# Any user reports on the Ultegra 6700?



## raduray (Jul 29, 2009)

I'm particularly interested in whether the new geometry is friendlier to smaller hands.


----------



## Guest (Aug 23, 2009)

Have you looked for reports on 7900, I'd think the shape of the shifters was the same or pretty close.


----------



## stoked (Aug 6, 2004)

6700 shifters have adjustable reachand similar in size to 7900. Best ergo fitting shimano shifters I tried are Di2 due to less mechanical parts in them to keep the size small.


----------



## xxxxx (Oct 31, 2008)

Yes, I've done two rides on it now. Most notable improvements are:
1. front shifting is super smooth
2. ergonomics of levers are better
3. looks better in person than in online pics
4. it comes with 2 set of shims for the levers if you have small hands


----------



## CalfeeMan (Jun 9, 2004)

*Agree..*

I have two rides and 50 miles on the newly installed 6700 group and I am very impressed. The design of the 7900 has trickled into this version of the Ultegra group...most notably the crank and shifters. I will agree with the prevous post that the aesthetics, in my opinion are really quite stunning. I think they look much better in person than in the pictures. Also, the ergonomics of the shifters are very good and do come with adjustable shims to acccomadate various hand sizes. The most impressive thing in my mind is the performance...shifts are quick and flawless. I will post an update after more miles and experience but after first two rides, I am very impressed. 
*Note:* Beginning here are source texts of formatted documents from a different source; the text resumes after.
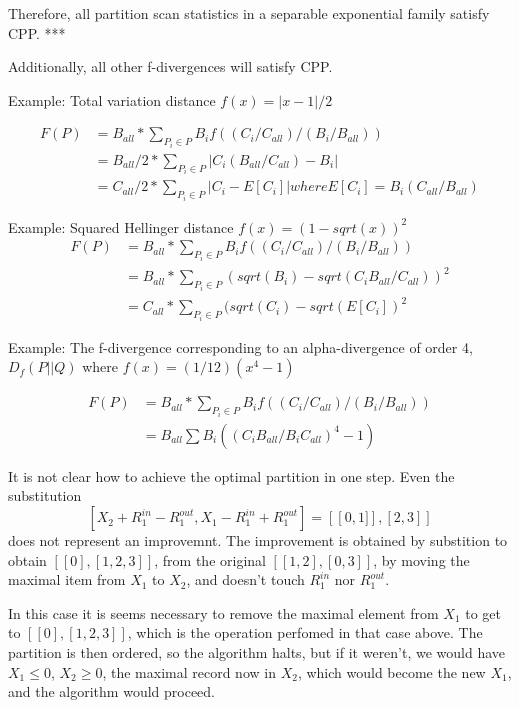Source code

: \documentclass{article}
\theoremstyle{case}
\begin{document}
Therefore, all partition scan statistics in a separable exponential family satisfy CPP. ***

Additionally, all other f-divergences will satisfy CPP.

Example: Total variation distance $f(x) = |x-1|/2$

\begin{align*}
F(P) &= B_{all} * \sum_{P_i \in P} B_i f((C_i/C_{all})/(B_i/B_{all})) \\
&= B_{all}/2 * \sum_{P_i \in P} |C_i(B_{all}/C_{all}) - B_i| \\
&= C_{all}/2 * \sum_{P_i \in P} |C_i - E[C_i]| where E[C_i] = B_i (C_{all}/B_{all})
\end{align*}


Example: Squared Hellinger distance $f(x) = (1-sqrt(x))^2$
\begin{align*}
F(P) &= B_{all} * \sum_{P_i \in P} B_i f((C_i/C_{all})/(B_i/B_{all})) \\
&= B_{all} * \sum_{P_i \in P} (sqrt(B_i)-sqrt(C_iB_{all}/C_{all}))^2 \\
& =C_{all} * \sum_{P_i \in P} (sqrt(C_i) - sqrt(E[C_i])^2
\end{align*}

Example: The f-divergence corresponding to an alpha-divergence of order 4,
$D_f(P || Q)$ where $f(x) = (1/12)(x^4 - 1)$

\begin{align*}
F(P) &= B_{all} * \sum_{P_i \in P} B_i f((C_i/C_{all})/(B_i/B_{all})) \\
&= B_{all} \sum B_i ((C_iB_{all} / B_iC_{all})^4 - 1)
\end{align*}


It is not clear how to achieve the optimal partition in one step. Even the substitution
\[
\left[ X_2 + R_1^{in} - R_1^{out}, X_1 - R_1^{in}+R_1^{out} \right] = \left[ \left[0,1] \right], \left[ 2, 3\right] \right]
\]
does not represent an improvemnt. The improvement is obtained by substition to obtain $\left[ \left[ 0 \right], \left[ 1, 2, 3\right]\right]$, from the original $\left[ \left[ 1, 2\right], \left[ 0, 3\right] \right]$, by moving the maximal item from $X_1$ to $X_2$, and doesn't touch $R_1^{in}$ nor $R_1^{out}$.

In this case it is seems necessary to remove the maximal element from $X_1$ to get to $\left[ \left[ 0 \right], \left[ 1, 2, 3\right]\right]$, which is the operation perfomed in that case above. The partition is then ordered, so the algorithm halts, but if it weren't, we would have $X_1 \leq 0$, $X_2 \geq 0$, the maximal record now in $X_2$, which would become the new $X_1$, and the algorithm would proceed. 
\end{document}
The only negative so far is the stopping power on the brake calipers seem a little less powerful than previous Ultegra groups, but I may have a pad issue. More to follow on this point.


----------



## rumatt (Sep 13, 2009)

I'd be curious to hear more experiences from anyone who has used both 6700 and 7900. I've heard that 6700 has fixed a few of the issues people have observed with 7900 (rattles, FD cable slack, etc).
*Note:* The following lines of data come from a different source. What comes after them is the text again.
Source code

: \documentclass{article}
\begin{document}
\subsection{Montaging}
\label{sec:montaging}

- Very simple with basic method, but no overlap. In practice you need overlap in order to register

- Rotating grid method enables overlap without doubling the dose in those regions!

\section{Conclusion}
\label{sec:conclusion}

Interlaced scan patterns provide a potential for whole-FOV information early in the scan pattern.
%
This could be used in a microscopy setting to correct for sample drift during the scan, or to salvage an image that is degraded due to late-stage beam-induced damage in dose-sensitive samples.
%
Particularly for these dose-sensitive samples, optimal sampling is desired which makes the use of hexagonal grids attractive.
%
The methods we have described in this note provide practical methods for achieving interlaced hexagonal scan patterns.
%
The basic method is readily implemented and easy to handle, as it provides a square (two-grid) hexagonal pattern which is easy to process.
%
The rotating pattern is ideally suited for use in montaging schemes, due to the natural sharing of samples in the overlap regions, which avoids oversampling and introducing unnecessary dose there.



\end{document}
I also know that 7900 front derailleur is trimless, but I believe 6700 still has a trim. But having the trim might be a benefit if keeping the DA in tune enough to avoid rubbing is troublesome.

I'm trying to decide between 6700 and 7900 and I'm leaning toward 6700. I could use more input on whether that's silly.


----------



## xxxxx (Oct 31, 2008)

Although the FD has trim, I never need it unless I am completely cross chaining. It is nice to have the option though...


----------



## rumatt (Sep 13, 2009)

xxxxx said:


> Although the FD has trim, I never need it unless I am completely cross chaining. It is nice to have the option though...


So it just creates one more click to push through when you want to shift the FD?


----------